My Husband – I definitely appreciate Steve and I, mostly, understand him.  But, he has been such an amazing, good sport about learning to winter.  He carries in firewood and starts fires and cleans out the fireplace.  He shovels snow and salts the driveway.  And, he generally just tries to do everything in his power to keep me warm and safe.  He was in Iowa last week when we got 5 inches of snow.  So, I went out and shoveled it.  I would have left if for him, but I have learned that if you allow it to sit there and freeze, you won’t be able to get out until March or April when everything thaws.  So, I shoveled. We have two paths that need shoveling.  One is from our front door to our driveway and the other is from our side door out the dog run.  I sent Steve and the boys a picture to show off my awesome new Winter Skills.

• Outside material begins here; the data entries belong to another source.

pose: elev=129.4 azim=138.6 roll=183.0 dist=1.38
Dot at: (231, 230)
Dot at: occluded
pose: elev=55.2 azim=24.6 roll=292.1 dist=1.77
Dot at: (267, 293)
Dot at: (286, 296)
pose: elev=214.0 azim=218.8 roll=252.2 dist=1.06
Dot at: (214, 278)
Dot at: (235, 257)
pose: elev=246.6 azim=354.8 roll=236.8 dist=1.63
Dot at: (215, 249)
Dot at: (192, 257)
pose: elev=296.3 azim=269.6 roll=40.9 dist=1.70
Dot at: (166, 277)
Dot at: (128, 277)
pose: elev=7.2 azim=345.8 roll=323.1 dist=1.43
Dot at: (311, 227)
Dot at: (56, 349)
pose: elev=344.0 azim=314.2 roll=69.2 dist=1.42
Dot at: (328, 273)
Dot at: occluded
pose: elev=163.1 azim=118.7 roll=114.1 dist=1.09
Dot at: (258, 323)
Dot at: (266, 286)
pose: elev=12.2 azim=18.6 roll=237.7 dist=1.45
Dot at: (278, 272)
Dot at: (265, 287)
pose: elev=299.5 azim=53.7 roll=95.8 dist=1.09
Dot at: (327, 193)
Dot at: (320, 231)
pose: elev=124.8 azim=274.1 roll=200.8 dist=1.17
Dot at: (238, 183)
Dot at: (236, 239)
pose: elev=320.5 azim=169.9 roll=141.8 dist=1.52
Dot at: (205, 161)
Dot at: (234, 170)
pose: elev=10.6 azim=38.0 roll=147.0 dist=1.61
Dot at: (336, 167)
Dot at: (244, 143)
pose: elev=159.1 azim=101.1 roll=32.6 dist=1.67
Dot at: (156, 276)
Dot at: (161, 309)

Steve scolded me, “Hey, that’s my job.  I am on my way home.  Please go inside and stay there and save the rest of the shoveling for me.”  And, Justin said, “OMG, Mom.  I can’t move there fast enough.  I will shovel the snow for you when I get there.”  It’s sweet that they worry about me.  It’s not because they think I’m incapable of shoveling a little snow.  It’s because I broke my back horseback riding three years ago and they don’t want me to hurt myself doing something stupid.

Every day, I learn something new and I think I have Wisconsin figured out.  And, the next day shows up with new lessons.   But, as crazy as it sounds, we really are enjoying our adventure.


3 comments found

  1. I burst out laughing with the Narnia comment. Your perspective and partnership make this adventure so much fun. I am glad that wintering is working for you and your family.

  2. Great read! I’ve always enjoyed the climate changes when we moved away from so cal. Seasons, and the lessons I learned from Mother Nature were always life-enriching for me. I loved getting so good at predicting the mid-afternoon downpours in Hawaii, as to succinctly pull drying laundry from the clothes lines just in time! Living in such with nature has a wealth all its own. Glad you’re all adjusting… the home is beautiful and cozy!